Future ISS utilization was another hot topic. “It’s one thing to build the ISS. It’s another to actually use it,” said Mark Uhran, of the Office of Biological and Physical Research at NASA Headquarters. Uhran discussed future findings for the ISS, focusing on a highly anticipated treatment of the bacterium Methicillin-resistant Staphylococcus aureus (MRSA).
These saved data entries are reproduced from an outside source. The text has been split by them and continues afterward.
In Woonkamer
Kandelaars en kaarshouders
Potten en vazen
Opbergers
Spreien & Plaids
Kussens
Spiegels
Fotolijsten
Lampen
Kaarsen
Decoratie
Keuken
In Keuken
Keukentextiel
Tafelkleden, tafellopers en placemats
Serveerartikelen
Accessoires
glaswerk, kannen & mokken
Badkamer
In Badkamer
Millard Reschke, Chief Neuroscientist at NASA, presented the effects that gravity (and lack thereof) has on human perception, health, and function, wowing the forum with findings and videos of the atypical behaviors of astronauts returning from space. “Test what you fly, fly what you test, and hopefully you test what you’ve flown,” said Reschke, referring to astronauts.

For an international perspective, Martin Zell, head of the ISS Utilization Department of the Human Spaceflight Directorate at the European Space Agency, discussed the benefits of the ISS. While ESA is also in a transition phase due to the retirement of the shuttle, he said, non-ISS partners should be invited to use the ISS in order to further global human space exploration.

Other speakers discussed the lessons from Spacelab, the Orion capsule, safety oversight and insight, and risk management. Forum participants also viewed the launch of STS-132, the last flight of the space shuttle Atlantis, on May 14, 2010.